## ASSIGNED TASK
Lines in the listing below that hold "vendorProperties" are the ones to copy.
++++++++++
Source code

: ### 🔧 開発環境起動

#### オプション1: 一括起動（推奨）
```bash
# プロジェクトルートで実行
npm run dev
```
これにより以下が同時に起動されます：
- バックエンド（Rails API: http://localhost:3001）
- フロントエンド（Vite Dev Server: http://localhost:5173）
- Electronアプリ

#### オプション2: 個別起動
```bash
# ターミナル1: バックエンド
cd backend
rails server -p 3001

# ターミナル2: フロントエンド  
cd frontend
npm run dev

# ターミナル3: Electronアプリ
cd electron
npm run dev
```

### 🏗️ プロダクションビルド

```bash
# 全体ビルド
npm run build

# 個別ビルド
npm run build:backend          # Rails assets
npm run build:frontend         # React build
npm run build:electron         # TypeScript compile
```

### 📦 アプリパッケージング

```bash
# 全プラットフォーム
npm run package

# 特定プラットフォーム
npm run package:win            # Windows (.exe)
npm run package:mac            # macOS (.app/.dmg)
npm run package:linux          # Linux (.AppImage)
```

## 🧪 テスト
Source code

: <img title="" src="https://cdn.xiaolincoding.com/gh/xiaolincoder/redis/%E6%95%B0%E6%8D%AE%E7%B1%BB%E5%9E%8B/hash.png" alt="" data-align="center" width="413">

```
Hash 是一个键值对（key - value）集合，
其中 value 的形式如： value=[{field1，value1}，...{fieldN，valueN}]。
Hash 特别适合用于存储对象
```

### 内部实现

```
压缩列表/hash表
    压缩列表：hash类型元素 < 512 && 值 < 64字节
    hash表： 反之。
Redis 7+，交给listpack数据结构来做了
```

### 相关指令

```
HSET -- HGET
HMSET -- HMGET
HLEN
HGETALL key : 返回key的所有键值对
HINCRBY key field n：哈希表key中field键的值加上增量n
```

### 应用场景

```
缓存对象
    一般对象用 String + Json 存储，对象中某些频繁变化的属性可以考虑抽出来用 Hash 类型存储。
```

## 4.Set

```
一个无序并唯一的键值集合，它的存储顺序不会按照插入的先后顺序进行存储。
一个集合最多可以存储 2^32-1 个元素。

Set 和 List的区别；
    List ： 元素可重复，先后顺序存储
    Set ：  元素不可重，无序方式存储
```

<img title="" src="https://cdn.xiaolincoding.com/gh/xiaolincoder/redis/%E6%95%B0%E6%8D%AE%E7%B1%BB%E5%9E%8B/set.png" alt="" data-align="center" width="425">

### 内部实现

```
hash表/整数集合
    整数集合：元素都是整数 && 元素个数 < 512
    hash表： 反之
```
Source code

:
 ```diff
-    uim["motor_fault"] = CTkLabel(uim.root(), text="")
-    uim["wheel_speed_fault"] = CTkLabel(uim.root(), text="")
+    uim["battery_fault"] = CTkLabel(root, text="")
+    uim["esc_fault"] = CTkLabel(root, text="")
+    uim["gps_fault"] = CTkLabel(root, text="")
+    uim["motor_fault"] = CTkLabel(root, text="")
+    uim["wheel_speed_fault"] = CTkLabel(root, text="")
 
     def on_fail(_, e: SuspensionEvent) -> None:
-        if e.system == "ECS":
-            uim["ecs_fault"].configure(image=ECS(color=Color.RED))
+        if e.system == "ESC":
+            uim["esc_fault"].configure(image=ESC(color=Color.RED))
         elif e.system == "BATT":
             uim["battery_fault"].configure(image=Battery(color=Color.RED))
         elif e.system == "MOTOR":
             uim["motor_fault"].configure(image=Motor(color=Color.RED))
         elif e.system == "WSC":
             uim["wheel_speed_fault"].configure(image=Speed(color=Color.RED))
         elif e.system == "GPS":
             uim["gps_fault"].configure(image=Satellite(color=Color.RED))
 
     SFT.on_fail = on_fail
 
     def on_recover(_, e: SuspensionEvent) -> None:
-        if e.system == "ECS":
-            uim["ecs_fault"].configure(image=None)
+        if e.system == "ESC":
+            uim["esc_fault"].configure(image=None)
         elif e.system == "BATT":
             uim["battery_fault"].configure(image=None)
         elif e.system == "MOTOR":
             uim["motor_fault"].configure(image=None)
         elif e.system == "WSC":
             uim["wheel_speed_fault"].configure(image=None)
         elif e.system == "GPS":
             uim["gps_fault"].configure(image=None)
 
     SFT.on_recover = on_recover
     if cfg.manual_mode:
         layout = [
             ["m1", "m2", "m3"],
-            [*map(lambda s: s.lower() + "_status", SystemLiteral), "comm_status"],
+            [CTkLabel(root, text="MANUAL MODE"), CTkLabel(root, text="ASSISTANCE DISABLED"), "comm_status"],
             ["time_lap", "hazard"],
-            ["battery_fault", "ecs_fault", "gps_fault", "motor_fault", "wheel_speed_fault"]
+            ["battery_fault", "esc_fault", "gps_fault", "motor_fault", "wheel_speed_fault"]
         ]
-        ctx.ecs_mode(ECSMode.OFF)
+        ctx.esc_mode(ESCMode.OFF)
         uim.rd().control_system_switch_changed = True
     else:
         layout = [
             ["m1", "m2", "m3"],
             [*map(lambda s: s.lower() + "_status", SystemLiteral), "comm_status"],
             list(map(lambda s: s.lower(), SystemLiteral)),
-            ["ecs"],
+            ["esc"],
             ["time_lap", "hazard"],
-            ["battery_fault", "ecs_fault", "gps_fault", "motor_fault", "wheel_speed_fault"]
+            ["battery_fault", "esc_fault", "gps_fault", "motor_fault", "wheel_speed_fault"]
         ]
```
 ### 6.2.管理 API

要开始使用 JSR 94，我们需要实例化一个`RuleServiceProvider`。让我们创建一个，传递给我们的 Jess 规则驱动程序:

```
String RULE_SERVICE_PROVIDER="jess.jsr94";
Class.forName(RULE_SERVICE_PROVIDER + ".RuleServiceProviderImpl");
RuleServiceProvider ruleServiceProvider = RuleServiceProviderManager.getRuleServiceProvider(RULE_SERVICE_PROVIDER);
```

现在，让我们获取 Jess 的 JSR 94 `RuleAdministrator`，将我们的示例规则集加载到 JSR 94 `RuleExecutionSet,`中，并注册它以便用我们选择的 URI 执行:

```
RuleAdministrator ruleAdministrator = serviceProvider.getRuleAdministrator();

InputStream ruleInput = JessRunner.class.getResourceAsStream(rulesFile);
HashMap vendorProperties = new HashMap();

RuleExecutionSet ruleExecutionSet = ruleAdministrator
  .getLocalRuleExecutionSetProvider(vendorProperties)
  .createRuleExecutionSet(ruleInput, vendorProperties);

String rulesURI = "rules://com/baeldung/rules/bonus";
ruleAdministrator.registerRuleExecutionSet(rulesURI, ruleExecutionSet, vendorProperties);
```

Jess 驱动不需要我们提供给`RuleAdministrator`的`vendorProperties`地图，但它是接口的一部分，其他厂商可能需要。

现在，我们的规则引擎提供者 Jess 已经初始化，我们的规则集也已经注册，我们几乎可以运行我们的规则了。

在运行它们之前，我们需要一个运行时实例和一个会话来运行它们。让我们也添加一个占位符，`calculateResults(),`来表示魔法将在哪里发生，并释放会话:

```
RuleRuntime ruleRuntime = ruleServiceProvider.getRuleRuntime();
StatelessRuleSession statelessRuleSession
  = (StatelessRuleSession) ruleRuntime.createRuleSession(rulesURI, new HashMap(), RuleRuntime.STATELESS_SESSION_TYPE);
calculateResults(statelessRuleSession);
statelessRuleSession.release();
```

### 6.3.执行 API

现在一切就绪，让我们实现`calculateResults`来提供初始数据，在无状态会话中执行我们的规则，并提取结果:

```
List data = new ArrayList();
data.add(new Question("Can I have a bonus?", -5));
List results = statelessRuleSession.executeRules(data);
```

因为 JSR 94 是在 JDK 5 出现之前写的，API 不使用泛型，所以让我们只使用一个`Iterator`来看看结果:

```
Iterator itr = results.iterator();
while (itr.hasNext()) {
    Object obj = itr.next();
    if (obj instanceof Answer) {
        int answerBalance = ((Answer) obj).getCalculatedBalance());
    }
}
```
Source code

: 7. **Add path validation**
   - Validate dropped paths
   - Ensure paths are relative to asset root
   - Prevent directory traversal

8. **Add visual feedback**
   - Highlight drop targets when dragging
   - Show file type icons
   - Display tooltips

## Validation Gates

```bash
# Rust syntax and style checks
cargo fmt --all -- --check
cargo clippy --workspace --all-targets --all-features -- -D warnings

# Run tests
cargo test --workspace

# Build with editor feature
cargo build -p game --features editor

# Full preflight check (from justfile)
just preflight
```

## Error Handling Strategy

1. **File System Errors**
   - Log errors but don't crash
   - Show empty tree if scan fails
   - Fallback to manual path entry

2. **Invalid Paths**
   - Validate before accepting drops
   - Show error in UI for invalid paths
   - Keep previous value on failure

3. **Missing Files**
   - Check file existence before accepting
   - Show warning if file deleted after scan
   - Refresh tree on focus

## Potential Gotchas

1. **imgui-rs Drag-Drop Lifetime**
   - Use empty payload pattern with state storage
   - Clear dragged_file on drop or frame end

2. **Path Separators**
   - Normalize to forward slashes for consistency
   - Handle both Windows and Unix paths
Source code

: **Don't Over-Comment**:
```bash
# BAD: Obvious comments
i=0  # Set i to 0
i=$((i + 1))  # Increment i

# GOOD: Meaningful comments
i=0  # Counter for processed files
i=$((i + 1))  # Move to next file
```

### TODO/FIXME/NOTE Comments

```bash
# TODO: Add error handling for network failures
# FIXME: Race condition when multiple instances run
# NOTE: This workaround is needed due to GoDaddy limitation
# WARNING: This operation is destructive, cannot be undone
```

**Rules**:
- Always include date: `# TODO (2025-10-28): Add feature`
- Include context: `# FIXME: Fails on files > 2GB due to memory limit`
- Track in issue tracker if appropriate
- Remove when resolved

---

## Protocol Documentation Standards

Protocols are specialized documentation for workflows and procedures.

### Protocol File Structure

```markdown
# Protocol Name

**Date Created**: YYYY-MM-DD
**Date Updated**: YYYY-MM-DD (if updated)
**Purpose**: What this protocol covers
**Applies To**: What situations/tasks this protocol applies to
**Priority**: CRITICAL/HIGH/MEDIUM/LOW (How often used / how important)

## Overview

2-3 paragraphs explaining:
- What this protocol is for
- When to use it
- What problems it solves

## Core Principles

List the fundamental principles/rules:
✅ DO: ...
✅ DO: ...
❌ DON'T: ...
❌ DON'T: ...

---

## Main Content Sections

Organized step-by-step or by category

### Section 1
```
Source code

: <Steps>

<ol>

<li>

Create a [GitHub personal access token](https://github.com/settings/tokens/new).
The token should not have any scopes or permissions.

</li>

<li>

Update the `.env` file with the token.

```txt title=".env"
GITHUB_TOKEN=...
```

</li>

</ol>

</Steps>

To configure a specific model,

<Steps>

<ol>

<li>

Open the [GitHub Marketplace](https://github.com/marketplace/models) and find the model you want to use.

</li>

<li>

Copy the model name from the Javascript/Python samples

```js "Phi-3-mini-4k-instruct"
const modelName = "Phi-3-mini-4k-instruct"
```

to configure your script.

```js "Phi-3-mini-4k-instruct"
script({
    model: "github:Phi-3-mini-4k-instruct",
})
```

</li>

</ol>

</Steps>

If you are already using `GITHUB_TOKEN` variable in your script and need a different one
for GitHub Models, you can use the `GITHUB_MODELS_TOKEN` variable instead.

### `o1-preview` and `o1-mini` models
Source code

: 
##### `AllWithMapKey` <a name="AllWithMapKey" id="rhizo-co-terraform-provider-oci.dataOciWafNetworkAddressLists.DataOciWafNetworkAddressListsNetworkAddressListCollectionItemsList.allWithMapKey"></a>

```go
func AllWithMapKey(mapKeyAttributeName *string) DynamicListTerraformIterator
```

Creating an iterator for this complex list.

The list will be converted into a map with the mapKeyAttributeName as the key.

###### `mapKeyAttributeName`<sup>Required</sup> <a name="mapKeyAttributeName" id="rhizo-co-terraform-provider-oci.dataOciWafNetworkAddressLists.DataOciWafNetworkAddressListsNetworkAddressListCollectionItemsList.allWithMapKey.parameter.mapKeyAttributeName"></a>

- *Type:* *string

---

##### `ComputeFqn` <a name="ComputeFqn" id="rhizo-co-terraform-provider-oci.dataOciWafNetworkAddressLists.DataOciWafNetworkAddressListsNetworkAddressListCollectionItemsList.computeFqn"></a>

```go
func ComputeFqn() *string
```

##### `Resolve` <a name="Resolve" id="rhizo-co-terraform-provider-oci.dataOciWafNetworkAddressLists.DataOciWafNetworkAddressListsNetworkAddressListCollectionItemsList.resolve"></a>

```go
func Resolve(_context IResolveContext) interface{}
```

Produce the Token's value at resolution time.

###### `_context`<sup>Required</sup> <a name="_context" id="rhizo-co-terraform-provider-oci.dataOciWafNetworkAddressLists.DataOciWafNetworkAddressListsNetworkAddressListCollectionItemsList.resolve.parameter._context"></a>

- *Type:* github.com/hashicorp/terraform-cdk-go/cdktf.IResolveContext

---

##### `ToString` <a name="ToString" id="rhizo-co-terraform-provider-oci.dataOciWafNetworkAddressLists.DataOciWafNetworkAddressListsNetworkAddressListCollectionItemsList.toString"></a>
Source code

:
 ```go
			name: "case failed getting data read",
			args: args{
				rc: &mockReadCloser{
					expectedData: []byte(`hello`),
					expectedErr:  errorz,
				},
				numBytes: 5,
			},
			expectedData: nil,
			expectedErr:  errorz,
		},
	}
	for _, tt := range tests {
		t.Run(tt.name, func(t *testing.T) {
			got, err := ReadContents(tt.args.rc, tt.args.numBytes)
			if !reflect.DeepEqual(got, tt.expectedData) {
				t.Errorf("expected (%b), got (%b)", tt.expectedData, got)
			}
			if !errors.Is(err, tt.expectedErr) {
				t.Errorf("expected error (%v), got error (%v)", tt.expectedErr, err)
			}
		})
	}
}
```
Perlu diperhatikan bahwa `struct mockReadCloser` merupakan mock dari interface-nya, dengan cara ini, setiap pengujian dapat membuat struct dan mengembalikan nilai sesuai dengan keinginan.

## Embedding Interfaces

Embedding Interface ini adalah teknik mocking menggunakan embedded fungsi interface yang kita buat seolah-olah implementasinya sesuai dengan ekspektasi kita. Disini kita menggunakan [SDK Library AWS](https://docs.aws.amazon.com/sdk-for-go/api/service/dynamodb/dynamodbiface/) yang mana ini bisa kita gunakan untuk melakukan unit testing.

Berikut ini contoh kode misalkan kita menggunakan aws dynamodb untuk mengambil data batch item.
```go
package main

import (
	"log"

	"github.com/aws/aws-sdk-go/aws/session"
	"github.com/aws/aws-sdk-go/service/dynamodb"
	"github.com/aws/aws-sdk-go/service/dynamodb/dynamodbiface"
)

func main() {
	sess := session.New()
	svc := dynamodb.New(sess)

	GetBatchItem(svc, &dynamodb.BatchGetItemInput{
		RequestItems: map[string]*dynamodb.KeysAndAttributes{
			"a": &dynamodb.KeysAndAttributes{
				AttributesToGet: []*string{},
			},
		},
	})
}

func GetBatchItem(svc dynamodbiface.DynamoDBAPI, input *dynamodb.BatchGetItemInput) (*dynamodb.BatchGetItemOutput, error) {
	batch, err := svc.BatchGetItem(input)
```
++++++++++
## ANSWER FOR THE TASK
HashMap vendorProperties = new HashMap();
  .getLocalRuleExecutionSetProvider(vendorProperties)
  .createRuleExecutionSet(ruleInput, vendorProperties);
ruleAdministrator.registerRuleExecutionSet(rulesURI, ruleExecutionSet, vendorProperties);
Jess 驱动不需要我们提供给`RuleAdministrator`的`vendorProperties`地图，但它是接口的一部分，其他厂商可能需要。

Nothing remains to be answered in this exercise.